━━━ Extrait du document ━━━
À l’issue des élections fédérales de 2019, nous assistions à la plus importante avancée du nombre de femmes au Conseil national depuis l’introduction du suffrage féminin en 1971 (de 32 à 41,5%). À l’occasion des élections fédérales du 22 octobre 2023, nous constatons un recul de trois points de pourcentage. Les élues représentent désormais 38,5% des membres de la Chambre du peuple (Figure 1). Une baisse qui est largement tributaire du succès de l’UDC qui comptait déjà, au départ, moins de candidatures féminines sur ses listes électorales.

Figure 1 : Hommes et femmes au Conseil national (2015-2023), en %

Même si la présence des femmes a baissé, en passant en chiffres absolus de 83 élues en 2019 à 77 le soir du 22 octobre 2023, il émerge néanmoins, qu’à l’exception de l’UDC, les partis du centre-droit (PLR et Centre) et le PS ont renouvelé leurs députations en faisant élire une part significative de femmes. Il s’agit même de plus de la moitié pour le Centre et le PS (Figure 2).

Figure 2 : Femmes parmi les néo-élu·e·s au Conseil national, par parti (2023), en %

À l’issue des dernières élections, les délégations partisanes présentant les plus importantes proportions de femmes au sein du nouveau Conseil national sont celles des Verts’libéraux (70%), du PS (58,5%) et des Verts (56,5%). Les autres délégations, comme lors de la dernière législature, continuent à ne pas afficher une véritable parité homme-femme : 42,9% des élu·e·s PLR sont des femmes (en augmentation néanmoins par rapport aux 34,5% de 2019), 31% au Centre (32% en 2019) et 19,4% à l’UDC (24,5% en 2019) (Figure 3).

Figure 3 :  Femmes au sein des délégations partisanes du Conseil national (2023), en %

2. Le Conseil national : une chambre légèrement plus « âgée »

Au sujet de l’âge des élu·e·s, nous constatons un léger « vieillissement » du nouveau Conseil national. Cela s’illustre par deux indicateurs. Tout d’abord, en termes d’âge moyen des membres du Conseil national de 2023, nous remarquons une augmentation par rapport à 2019 : de 48,6 à 49,7 ans. Une évolution qui s’explique par la croissance de l’âge moyen des députations du PLR, du Centre, des Verts et des Verts’libéraux (Annexes 1 et 2). L’autre indicateur témoignant d’un certain « vieillissement » des député·e·s suisses renvoie à leur répartition par groupe d’âge. Il s’avère ainsi que les élu·e·s de moins de 40 ans ont diminué par rapport à 2019 (de 22 à 16,5%), tandis que les élu·e·s de 60 ans et plus ont augmenté (de 16 à 19%). En même temps, ce constat est en partie nuancé par le fait que les membres du Conseil national entre 50 et 59 ans diminuent, alors que ceux et celles de 40 à 49 ans augmentent (Figure 4).

Figure 4 : Répartition des membres du Conseil national selon leur âge (1848 et 2015-2023)
━━━ Enregistrements ━━━
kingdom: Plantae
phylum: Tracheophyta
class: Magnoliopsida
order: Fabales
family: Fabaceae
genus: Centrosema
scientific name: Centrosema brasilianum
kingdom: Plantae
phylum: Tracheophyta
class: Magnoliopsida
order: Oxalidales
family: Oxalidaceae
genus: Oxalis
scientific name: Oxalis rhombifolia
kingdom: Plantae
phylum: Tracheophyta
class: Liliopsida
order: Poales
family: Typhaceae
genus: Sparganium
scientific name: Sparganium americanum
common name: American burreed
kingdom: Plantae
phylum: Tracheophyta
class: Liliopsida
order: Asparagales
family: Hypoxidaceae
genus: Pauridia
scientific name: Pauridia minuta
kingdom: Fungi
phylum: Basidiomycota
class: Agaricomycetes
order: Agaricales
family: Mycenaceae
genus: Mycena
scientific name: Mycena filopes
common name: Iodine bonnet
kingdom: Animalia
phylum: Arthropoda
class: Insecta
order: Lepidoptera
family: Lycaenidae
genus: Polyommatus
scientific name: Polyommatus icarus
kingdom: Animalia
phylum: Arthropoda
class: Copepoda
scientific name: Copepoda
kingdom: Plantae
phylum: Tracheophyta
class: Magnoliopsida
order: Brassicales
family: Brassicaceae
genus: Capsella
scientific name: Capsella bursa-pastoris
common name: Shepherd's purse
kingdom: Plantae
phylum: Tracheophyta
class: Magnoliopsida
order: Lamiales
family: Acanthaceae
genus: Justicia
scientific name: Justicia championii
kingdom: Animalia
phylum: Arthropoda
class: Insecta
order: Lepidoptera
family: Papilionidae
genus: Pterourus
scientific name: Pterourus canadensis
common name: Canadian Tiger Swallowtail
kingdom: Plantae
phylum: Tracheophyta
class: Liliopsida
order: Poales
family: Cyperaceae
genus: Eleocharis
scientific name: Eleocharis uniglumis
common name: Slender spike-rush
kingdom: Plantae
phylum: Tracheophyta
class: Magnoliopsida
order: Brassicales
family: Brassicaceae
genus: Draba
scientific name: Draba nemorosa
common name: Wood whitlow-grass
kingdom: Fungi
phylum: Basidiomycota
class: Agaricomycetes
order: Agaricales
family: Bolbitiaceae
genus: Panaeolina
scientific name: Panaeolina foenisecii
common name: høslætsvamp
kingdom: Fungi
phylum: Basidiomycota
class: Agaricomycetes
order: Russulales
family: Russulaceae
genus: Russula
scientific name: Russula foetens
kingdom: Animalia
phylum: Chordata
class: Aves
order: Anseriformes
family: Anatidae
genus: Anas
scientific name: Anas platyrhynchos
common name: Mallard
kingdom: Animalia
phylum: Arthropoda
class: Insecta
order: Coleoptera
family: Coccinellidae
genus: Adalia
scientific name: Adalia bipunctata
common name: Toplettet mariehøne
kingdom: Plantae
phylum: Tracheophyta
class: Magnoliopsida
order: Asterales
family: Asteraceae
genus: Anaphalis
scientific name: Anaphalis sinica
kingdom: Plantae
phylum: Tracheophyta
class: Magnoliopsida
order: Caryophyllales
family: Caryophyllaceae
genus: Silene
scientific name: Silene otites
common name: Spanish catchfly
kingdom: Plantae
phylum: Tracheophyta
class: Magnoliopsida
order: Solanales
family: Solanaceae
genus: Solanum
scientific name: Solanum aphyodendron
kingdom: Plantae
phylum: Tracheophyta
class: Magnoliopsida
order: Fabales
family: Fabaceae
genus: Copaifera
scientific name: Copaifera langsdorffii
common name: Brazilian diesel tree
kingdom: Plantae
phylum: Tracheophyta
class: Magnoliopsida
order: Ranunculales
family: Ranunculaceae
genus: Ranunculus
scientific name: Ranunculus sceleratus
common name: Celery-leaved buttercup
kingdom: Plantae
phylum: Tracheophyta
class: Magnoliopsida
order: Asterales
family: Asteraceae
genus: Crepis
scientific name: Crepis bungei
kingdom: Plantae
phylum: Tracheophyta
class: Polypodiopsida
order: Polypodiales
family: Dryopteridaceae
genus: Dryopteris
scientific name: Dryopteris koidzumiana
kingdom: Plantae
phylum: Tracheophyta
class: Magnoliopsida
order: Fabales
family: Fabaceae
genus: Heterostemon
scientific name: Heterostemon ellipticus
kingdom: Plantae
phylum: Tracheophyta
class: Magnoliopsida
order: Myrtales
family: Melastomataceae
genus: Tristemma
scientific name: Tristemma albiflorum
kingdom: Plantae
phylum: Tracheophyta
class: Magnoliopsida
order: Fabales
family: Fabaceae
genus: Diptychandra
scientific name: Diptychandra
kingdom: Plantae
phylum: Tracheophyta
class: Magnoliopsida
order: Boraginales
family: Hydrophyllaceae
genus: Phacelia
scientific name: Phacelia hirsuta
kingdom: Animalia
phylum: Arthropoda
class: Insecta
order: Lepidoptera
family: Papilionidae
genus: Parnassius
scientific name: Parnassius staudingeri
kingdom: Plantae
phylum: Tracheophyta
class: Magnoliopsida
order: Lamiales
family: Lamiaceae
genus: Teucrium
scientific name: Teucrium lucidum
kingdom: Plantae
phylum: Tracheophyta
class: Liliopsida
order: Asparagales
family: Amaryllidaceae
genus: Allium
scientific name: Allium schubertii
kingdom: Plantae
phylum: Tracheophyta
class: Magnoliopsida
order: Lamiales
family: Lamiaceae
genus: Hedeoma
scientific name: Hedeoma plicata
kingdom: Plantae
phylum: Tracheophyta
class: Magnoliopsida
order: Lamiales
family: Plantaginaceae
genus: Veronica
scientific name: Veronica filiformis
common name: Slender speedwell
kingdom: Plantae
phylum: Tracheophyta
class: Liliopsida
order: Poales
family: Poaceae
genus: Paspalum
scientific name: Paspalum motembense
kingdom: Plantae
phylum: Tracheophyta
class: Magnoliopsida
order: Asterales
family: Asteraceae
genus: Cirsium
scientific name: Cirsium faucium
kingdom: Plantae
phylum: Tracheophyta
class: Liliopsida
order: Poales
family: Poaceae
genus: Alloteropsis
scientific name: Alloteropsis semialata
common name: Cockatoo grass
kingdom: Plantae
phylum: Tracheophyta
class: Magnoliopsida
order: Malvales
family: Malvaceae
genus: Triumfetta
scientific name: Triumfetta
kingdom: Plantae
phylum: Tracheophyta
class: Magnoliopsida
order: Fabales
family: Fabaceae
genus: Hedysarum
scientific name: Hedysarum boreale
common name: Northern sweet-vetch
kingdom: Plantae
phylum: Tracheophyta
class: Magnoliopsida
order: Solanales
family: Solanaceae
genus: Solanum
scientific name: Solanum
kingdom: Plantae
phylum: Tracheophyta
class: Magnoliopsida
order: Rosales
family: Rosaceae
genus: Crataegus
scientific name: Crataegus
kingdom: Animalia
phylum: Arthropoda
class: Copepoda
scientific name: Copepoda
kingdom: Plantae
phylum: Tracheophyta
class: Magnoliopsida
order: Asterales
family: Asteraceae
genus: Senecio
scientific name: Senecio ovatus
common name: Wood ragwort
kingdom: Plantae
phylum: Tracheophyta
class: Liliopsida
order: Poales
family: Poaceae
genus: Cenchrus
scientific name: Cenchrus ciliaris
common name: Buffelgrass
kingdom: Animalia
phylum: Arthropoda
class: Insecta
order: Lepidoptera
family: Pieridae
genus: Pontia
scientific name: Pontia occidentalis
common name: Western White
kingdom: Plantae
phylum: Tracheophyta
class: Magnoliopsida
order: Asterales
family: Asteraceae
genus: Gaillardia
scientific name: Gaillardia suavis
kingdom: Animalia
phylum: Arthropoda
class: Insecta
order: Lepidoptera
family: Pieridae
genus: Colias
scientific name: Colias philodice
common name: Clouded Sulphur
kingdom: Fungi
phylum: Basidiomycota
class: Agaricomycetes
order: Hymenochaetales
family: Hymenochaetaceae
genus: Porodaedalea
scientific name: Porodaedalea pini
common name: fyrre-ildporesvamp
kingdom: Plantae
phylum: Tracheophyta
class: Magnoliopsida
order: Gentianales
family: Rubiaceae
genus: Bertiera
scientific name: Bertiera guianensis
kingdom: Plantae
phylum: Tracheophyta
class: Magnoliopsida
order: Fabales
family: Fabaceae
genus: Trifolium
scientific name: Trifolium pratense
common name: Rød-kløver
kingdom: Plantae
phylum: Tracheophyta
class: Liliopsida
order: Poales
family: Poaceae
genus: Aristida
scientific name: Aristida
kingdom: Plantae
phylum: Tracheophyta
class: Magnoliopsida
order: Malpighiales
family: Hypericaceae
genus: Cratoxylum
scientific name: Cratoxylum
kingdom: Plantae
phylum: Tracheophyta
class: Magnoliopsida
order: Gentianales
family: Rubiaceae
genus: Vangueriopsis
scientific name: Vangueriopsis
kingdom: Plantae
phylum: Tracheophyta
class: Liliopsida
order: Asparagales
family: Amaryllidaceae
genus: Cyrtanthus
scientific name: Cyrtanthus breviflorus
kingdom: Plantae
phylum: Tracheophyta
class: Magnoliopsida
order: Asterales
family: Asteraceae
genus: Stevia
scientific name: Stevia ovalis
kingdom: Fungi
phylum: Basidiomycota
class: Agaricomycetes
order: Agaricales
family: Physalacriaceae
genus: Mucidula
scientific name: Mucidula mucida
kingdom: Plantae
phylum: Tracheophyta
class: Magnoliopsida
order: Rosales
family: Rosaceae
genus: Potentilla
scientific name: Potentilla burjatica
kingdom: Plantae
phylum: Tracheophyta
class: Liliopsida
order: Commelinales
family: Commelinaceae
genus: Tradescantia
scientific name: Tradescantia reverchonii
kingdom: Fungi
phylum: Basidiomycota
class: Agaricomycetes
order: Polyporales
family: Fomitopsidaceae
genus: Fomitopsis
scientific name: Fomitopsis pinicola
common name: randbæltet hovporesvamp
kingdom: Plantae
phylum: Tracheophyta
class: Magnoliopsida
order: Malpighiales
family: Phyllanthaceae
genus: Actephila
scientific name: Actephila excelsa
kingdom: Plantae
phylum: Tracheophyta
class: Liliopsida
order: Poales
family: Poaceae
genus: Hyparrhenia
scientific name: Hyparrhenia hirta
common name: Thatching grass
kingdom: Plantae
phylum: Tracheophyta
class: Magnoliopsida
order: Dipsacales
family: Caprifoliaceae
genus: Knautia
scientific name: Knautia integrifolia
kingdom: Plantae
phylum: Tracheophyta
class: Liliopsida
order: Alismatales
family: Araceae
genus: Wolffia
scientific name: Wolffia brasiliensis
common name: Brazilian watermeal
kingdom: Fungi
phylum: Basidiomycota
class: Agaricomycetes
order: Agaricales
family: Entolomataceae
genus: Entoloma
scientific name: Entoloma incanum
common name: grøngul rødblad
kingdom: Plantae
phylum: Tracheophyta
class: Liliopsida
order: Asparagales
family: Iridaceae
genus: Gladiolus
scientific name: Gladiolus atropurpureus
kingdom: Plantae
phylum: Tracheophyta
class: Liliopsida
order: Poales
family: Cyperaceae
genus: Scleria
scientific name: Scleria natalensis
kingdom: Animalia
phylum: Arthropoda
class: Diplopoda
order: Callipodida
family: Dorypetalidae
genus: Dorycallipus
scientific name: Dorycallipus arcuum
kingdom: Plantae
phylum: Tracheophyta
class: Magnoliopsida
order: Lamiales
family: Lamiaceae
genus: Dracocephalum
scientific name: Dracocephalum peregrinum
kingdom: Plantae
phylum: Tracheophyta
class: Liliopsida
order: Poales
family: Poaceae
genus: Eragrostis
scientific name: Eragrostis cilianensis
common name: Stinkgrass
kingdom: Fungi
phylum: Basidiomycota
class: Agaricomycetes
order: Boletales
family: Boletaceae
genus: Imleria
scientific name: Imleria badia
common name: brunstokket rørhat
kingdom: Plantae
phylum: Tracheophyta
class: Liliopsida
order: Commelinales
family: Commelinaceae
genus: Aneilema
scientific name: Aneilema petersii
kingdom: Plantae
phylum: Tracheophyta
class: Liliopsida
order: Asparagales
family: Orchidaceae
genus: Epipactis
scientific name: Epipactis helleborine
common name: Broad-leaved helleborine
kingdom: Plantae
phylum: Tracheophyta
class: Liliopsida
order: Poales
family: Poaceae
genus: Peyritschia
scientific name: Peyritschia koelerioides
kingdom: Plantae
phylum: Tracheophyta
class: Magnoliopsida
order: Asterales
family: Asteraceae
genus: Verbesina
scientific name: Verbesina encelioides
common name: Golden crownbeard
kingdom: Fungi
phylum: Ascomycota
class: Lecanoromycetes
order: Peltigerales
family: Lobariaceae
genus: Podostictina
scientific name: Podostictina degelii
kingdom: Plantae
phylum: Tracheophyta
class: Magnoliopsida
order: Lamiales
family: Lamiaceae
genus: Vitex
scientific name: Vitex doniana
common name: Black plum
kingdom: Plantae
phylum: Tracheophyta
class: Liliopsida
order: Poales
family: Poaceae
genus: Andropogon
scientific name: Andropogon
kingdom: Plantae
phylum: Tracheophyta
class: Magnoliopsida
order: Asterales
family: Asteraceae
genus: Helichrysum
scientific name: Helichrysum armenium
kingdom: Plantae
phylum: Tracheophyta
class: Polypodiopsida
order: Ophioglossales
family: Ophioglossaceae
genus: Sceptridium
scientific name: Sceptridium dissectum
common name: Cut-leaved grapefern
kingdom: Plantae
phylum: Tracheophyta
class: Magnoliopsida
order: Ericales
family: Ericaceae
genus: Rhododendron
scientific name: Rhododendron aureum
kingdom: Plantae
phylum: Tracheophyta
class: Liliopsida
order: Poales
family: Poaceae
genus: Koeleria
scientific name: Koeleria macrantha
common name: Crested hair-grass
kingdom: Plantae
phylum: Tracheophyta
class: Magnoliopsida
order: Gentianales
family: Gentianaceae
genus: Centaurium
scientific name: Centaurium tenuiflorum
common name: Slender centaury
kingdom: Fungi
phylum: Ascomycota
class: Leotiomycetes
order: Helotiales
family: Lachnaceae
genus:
━━━
Exercice A: Restituez mot pour mot le passage de l'extrait sur les élections au Conseil national qui va de « Figure 1 : Hommes » à « PS (Figure 2). ».
Exercice B: Dressez la liste de tous les partis politiques cités dans l'extrait sur les élections au Conseil national.

Résultat de l'exercice A:
Figure 1 : Hommes et femmes au Conseil national (2015-2023), en %

Même si la présence des femmes a baissé, en passant en chiffres absolus de 83 élues en 2019 à 77 le soir du 22 octobre 2023, il émerge néanmoins, qu’à l’exception de l’UDC, les partis du centre-droit (PLR et Centre) et le PS ont renouvelé leurs députations en faisant élire une part significative de femmes. Il s’agit même de plus de la moitié pour le Centre et le PS (Figure 2).

Résultat de l'exercice B: UDC, PLR, Centre, PS, Verts’libéraux, Verts